『銭形平次捕物控』 「美男番付」 四  (びなんばんづけ)       著:野村胡堂 より一部抜粋


【還暦ジジイの解説】


露拂(つゆはら)(払)い」って聴いたことありますよね。

(たし)か、相撲番組で聴いたような。

でも、正確な意味を知らなかった。

「相撲で、横綱の土俵入りのとき、先導として土俵に上がる力士」

だそうです。


 


横綱の土俵入りの手順は、

幕内土俵入り(大関以下)が東西両方で終わった後に、呼出(よびだし)が土俵を掃き清める。

立呼出(たちよびだし)および立行司(たちぎょうじ)に先導され、純白の綱を腰に締めた横綱が、露払(つゆはら)いと太刀持(たちも)ちを従えて入場する。


【本文】 註:旧かな遣い、正漢字で書かれています。カッコ()内は話し手でジジイが追記しました。


二人は元の隱居家の裏から、師匠文字花の御神燈の下に立つて居りました。

(登場人物の女師匠・文字花とガラッ八の八五郎の会話です。)

(文字花)「あら、八親分、隨分久し振りね、私の家へ()らつしやるなんて、どんな風の吹き廻しでせう」

格子につかまつて、まともに朝の陽を受けた顏が、咲き誇つた花のやうに、パツと匂ひます、二十五六の良い年増ですが、小柄で充實して、ホルモンでねり固めたやうな、魅惑と燃燒を感じさせる女です。

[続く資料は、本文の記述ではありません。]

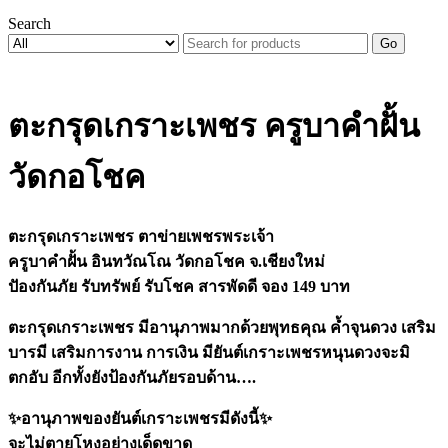
Search
Go
ตะกรุดเกราะเพชร ครูบาคำฝั้น
วัดกอโชค
ตะกรุดเกราะเพชร ตาข่ายเพชรพระเจ้า
ครูบาคำฝั้น อินทวัณโณ วัดกอโชค จ.เชียงใหม่
ปัองกันภัย รับทรัพย์ รับโชค สารพัดดี จอง 149 บาท
ตะกรุดเกราะเพชร มีอานุภาพมากด้วยพุทธคุณ ค้ำจุนดวง เสริม
บารมี เสริมการงาน การเงิน มียันต์เกราะเพชรหนุนดวงจะมิ
ตกอับ อีกทั้งยังป้องกันภัยรอบด้าน….
✨
อานุภาพของยันต์เกราะเพชรมีดังนี้
✨
จะไม่ตายโหงอย่างเด็ดขาด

(八五郎)「今日は露拂(つゆはら)だよ、錢形の親分が、お前に逢ひ()いとさ」

「まア」

文字花はさすがにたじろぎましたが、すぐに陣を立て直して、

「――どうぞ此方へ、錢形の親分さんが來て下さるなんて、まア、何んていふ良いお日柄(ひがら)でせう、さア、さア」

などと如才もありません。

(平次)「いや、此處(ここ)で結構だよ」

(文字花)「錢形の親分さんは、女ばかりの世帶ではお茶も召上らないんですつてね」

少しばかり(ゑん)ずる色が、滅法仇つぽく見える女です。

「そんなことはあるものか、事と次第では暴れ飮みをして、カンカンノウを踊つて見せるよ、今日は忙しいんだ、それ、例の良い男の清次郎の死んだことで――」

「本當にお氣の毒ねえ、良い人でしたが、少し浮氣つぽくて困つたけれど」

チクリと嚢中の針が出ます。

「師匠も大層眤懇(ぢつこん)だつたといふぢやないか」

「え、え、皆樣御存じだから隱しやしません、昔は隨分何んとか言はれましたよ、でも半歳足らずで(いたち)の道ぢやありませんか、何處へ行つたかと思ふと、河岸まで同じお幾のところで、脂下(やにさが)つて居たのもほんの二た月三月、近頃は素人衆がよくなつて、米屋の御隱居の話し相手ですとさ、あんな男に、未練も何んにもありやしません、百文の香奠(かうでん)だつて、出してやるものですか」


【語彙説明】

〇文字花 ・・・ 登場人物の名前。「師匠の文字花」。二十五六の小柄な年増。

露拂(つゆはら)ひ ・・・ 貴人の先に立って道を開くこと。また、その役を務める人。転じて、行列などの先導をすること。また、その人。

〇如才(ぢよさい)ない ・・・ 気がきいていて、抜かりがない。

〇怨(ゑん)ずる ・・・ うらみ言をいう。

〇仇(あだ)つぽく ・・・ (女性の)美しく色っぽいさま。あでやか。